GSA is working on a relocation plan with NCR leaders and Murphy said she expects the transition to happen over time.
“In addition, this decision was made to improve our employees’ work environment. We will be investing some of the anticipated cost-savings to improve the workspace and facilities in our central office building,” Murphy wrote in her email. “This investment will be focused on improving the day-to-day employee experience through updated and collaborative work areas that will enable NCR employees to maintain their regional identity and more easily connect with Central Office partners. We also plan on making other needed improvements to meeting space throughout the building.”
GSA consolidated offices into the main building previously in 2013 and moved to an open office and hoteling set up.
Back then, GSA was completing a partial renovation of its headquarters building where it created 50,000 more usable square feet. It increased the number of employees who work out of the headquarters building to 3,300 from 2,200.
But that consolidation meant there are two employees for every one workstation, meaning telework was highly encouraged.
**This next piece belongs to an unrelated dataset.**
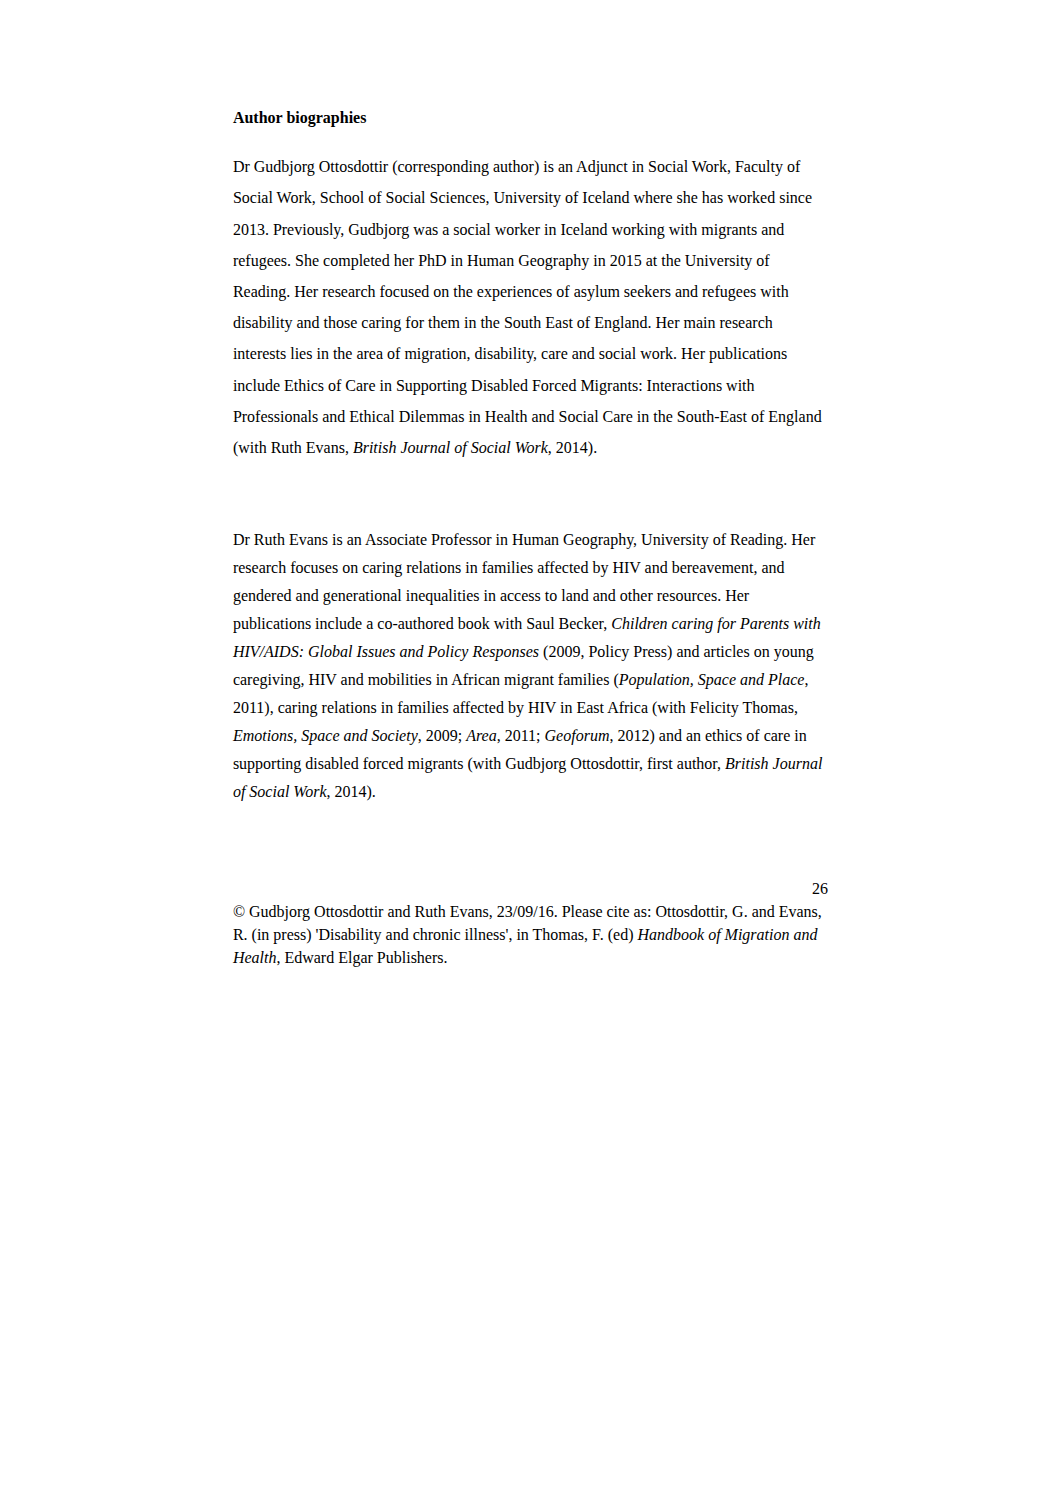Author biographies
Dr Gudbjorg Ottosdottir (corresponding author) is an Adjunct in Social Work, Faculty of Social Work, School of Social Sciences, University of Iceland where she has worked since 2013. Previously, Gudbjorg was a social worker in Iceland working with migrants and refugees. She completed her PhD in Human Geography in 2015 at the University of Reading. Her research focused on the experiences of asylum seekers and refugees with disability and those caring for them in the South East of England. Her main research interests lies in the area of migration, disability, care and social work. Her publications include Ethics of Care in Supporting Disabled Forced Migrants: Interactions with Professionals and Ethical Dilemmas in Health and Social Care in the South-East of England (with Ruth Evans, British Journal of Social Work, 2014).
Dr Ruth Evans is an Associate Professor in Human Geography, University of Reading. Her research focuses on caring relations in families affected by HIV and bereavement, and gendered and generational inequalities in access to land and other resources. Her publications include a co-authored book with Saul Becker, Children caring for Parents with HIV/AIDS: Global Issues and Policy Responses (2009, Policy Press) and articles on young caregiving, HIV and mobilities in African migrant families (Population, Space and Place, 2011), caring relations in families affected by HIV in East Africa (with Felicity Thomas, Emotions, Space and Society, 2009; Area, 2011; Geoforum, 2012) and an ethics of care in supporting disabled forced migrants (with Gudbjorg Ottosdottir, first author, British Journal of Social Work, 2014).
26
© Gudbjorg Ottosdottir and Ruth Evans, 23/09/16. Please cite as: Ottosdottir, G. and Evans, R. (in press) 'Disability and chronic illness', in Thomas, F. (ed) Handbook of Migration and Health, Edward Elgar Publishers.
Additionally, the consolidation meant centrally located copying and printing service centers on the floors, creating a 25-to-1 ratio of printer to employee.
The decision by GSA comes as many other agencies are rolling back telework options for employees, including the departments of Agriculture, Education and Veterans Affairs.
In the 2017 telework report to Congress, GSA said 85 percent of eligible employees — 9,773 out of 10,996 — teleworked in fiscal 2016.
It’s unclear if GSA will offer more telework options for employees given space already is tight.
Multiple GSA sources say adding 1,000 more people is doable, but space would be tougher to come by and likely would require more telework options for employees, such as going from one or two days per week to two or three days per week.
GSA didn’t comment on whether it plans to expand telework for employees with the further consolidation.
One GSA source said the building feels empty on Mondays and Fridays, but is jammed in the middle of the week with employees “fighting” to reserve workspace and conference rooms.
Murphy told lawmakers today that GSA has been working with agencies to reduce and consolidate office space over the last year with a focus on leasing where the government gets the best return on results.
Murphy said agencies on average have a tenancy of 20 years in buildings, but the average lease is six years. She said 50 percent of all leases are not being renewed in timely fashion.